All told, with inflation running hot and still no major cracks in the economic armor, the Fed will need to follow through with the speedy removal of monetary stimulus to try and rein in inflation. Interest-sensitive sectors, such as housing, which is already showing some signs of cooling (see here), are first on the list to feel the pinch from the higher rate environment.
Canada – The Punch Bowl Has Left the Building
It is said that central banks should take away the punch bowl just as the party is heating up. After waiting until Canada’s economic party was in full swing before starting to tighten policy, the Bank of Canada’s (BoC) raised rates an aggressive 50 basis points in its announcement this week – the monetary punch bowl has left the building.
The Bank also announced that it will begin “quantitative tightening” (QT) effective April 25th. This means it will allow its holdings of Government of Canada bonds to mature, which will shrink the size of its balance sheet over time. This is another channel via which monetary policy will be turning more restrictive, as QT will add some upward pressure to bond yields. Five-year Government of Canada bond yields recently surpassed 2018 highs, and are now at the highest level since 2011.
By raising the policy rate by 50 basis points for the first time in 22 years, the BoC reaffirmed its commitment to tame runaway inflation, but also sets up the pace for more aggressive moves. Indeed, the statement accompanying the decision was hawkish. The bank sounded upbeat on the Canadian economic outlook, noting that “the economy is moving into excess demand” and that tight labour market is leading to an acceleration in wage growth.
Even with risks to global growth stemming from the war in Ukraine and lockdowns in China, the Bank was expecting Canadian economic growth to remain robust, with real GDP expanding by 4.2% this year – just a touch slower than 4.6% pace seen last year – and by 3.2% in 2023.
At the same time, the Bank revised up its outlook on inflation, stating that “CPI inflation is now expected to average almost 6% in the first half of 2022 and remain well above the control range throughout this year.” U.S. inflation hit 8.5% year-over-year in March, and the Canadian CPI is expected to surge past 6% mark when the numbers are released next week (Chart 1).
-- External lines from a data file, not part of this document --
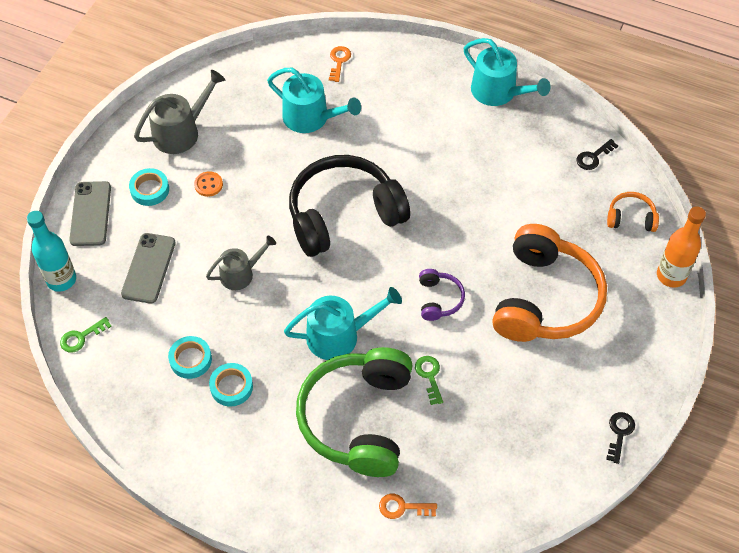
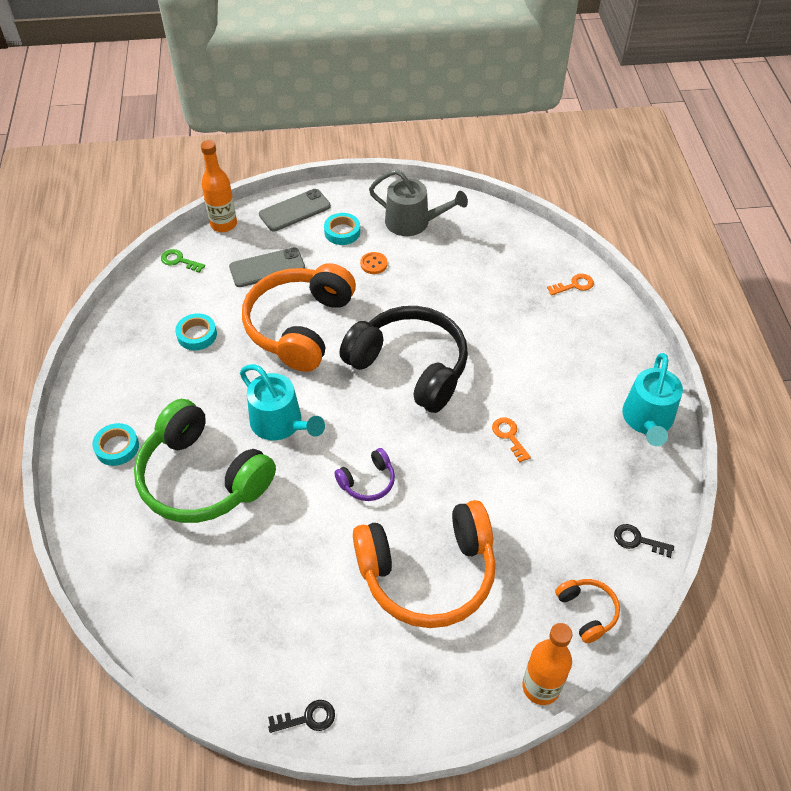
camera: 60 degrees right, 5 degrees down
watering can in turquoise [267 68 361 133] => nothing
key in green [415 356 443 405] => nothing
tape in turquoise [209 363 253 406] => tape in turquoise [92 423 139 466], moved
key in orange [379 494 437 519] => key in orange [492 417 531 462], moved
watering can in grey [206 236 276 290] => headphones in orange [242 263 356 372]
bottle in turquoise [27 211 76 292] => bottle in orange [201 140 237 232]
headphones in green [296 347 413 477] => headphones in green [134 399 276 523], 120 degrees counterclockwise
With price pressures continuing to mount, the labour market at full employment, and the need to cool domestic demand as well as the housing market, the Bank will be staying firm on rate hikes. We anticipate another 50 basis point increase on June 1st, with the policy rate hitting 2% by year end.
Higher interest rates will tame Canadians’ appetite for credit, cooling household debt growth. However, they will also lead to higher debt payments for existing borrowers (report). Debt servicing costs are expected to rise briskly over the next two years, hitting their pre-pandemic peak by the end of 2023 (Chart 2). The Bank of Canada does not appear to be worried, with discussion of household debt missing from the monetary policy report. Perhaps it is right not to be concerned for now. As long as the Bank can stage a soft landing and job growth persists, most borrowers should be able to accommodate higher interest rates and remain current on their debt obligations.